◆ Exercise instructions ◆
Go through the data below and report how many lines contain "malleja"; the reply holds only that number.

Data extracted from a collection
* * * *

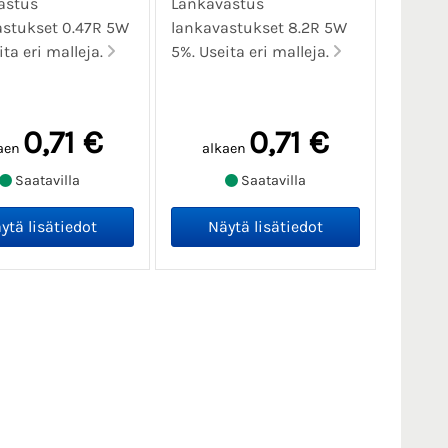
astus
Lankavastus
astukset 0.47R 5W
lankavastukset 8.2R 5W
ita eri malleja.
5%. Useita eri malleja.
0,71 €
0,71 €
aen
alkaen
Saatavilla
Saatavilla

* * * *

◆ Output below ◆
2